Step 2: Find the magnitude of the Electric Field

[math]\displaystyle{ E= \lt 0.124, 0.188, 0.109\gt N/C }[/math]

[math]\displaystyle{ E_{mag} = (\sqrt{0.124^2+0.188^2+0.109^2}=\sqrt{0.0626}=0.25 }[/math]

Step 3: Find q by rearranging the equation for [math]\displaystyle{ E_{mag} }[/math]

[math]\displaystyle{ E_{mag}= \frac{1}{4 \pi \epsilon_0 } \frac{q}{r^2} }[/math]

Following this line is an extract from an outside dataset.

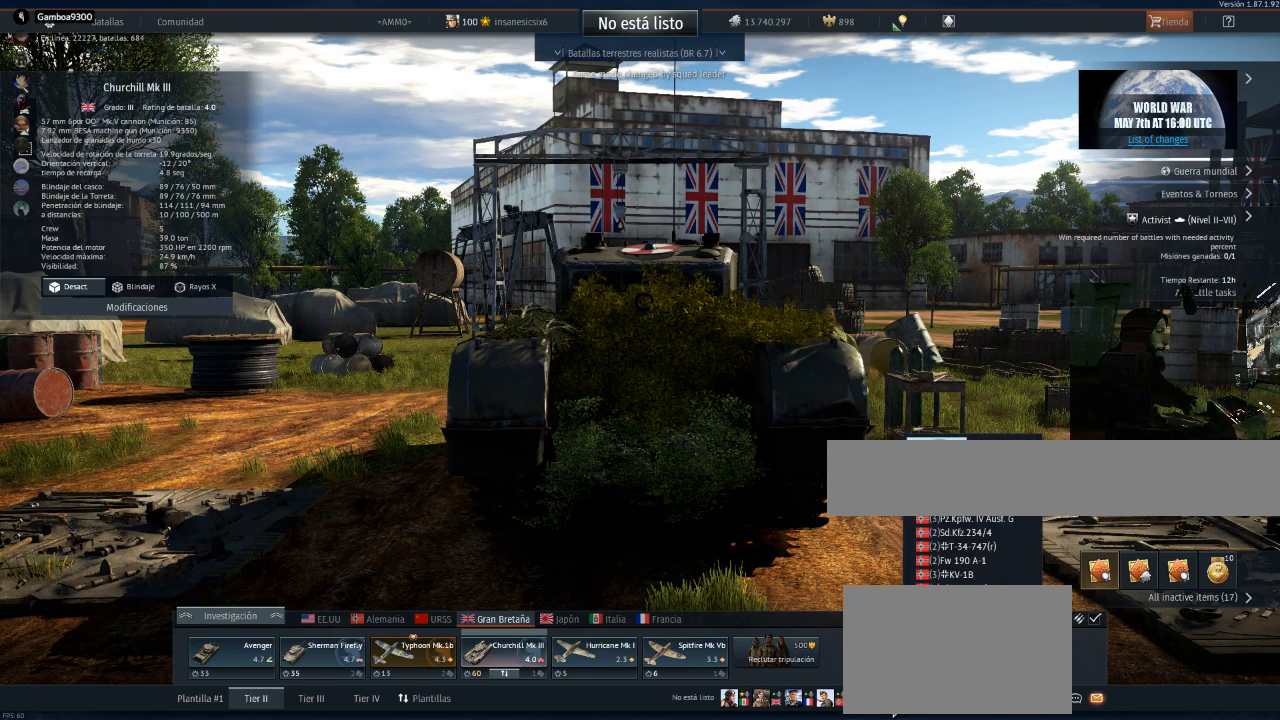
{"keys": [], "mouse": [], "mouse_move": "left", "events": []}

By rearranging this equation we get

[math]\displaystyle{ q= {4 pi * epsilon_0 } *{r^2}*E_{mag} }[/math]

[math]\displaystyle{ q= {1/(9*10^9)} *{0.39^2}*0.25 }[/math]

[math]\displaystyle{ q= + 4.3*10^{-12} C }[/math]

Difficult

The electric force on a -2mC particle at a location (3.98 , 3.98 , 3.98) m due to a particle at the origin is [math]\displaystyle{ \lt -5.5*10^{3} , -5.5*10^{3}, -5.5*10^{3}\gt }[/math] N. What is the charge on the particle at the origin?

Given the force and charge on the particle, one can calculate the surrounding electric field. With this variable found, this problem becomes much like the last one.

[math]\displaystyle{ E_{mag}= \frac{1}{4 \pi \epsilon_0 } \frac{q}{r_{mag}^2} }[/math]

to find the rmag value. To find [math]\displaystyle{ \hat r }[/math] we can find the direction of the electric field as that is obviously going to be in the same direction as [math]\displaystyle{ \hat r }[/math]. Then, once we find [math]\displaystyle{ \hat r }[/math], all that is left to do is multiply [math]\displaystyle{ \hat r }[/math] by rmag and that will give us the [math]\displaystyle{ r }[/math] vector. We can then find the location of the particle as we know [math]\displaystyle{ r=r_{observation}-r_{particle} }[/math]

Step 1: Find the magnitude of the Electric field.

[math]\displaystyle{ F = Eq }[/math]

[math]\displaystyle{ \lt 5.5*10^{3}, -7.6*10^{3}, 0\gt = E * -2mC }[/math]

[math]\displaystyle{ E = \frac{\lt -5.5*10^{3} , -5.5*10^{3}, -5.5*10^{3}\gt }{-2mC} = \lt 2.75*10^{6} , 2.75*10^{6} , 2.75*10^{6}\gt }[/math] N/C

Step 2:: Find [math]\displaystyle{ \vec r_{obs} - \vec r_{particle} }[/math].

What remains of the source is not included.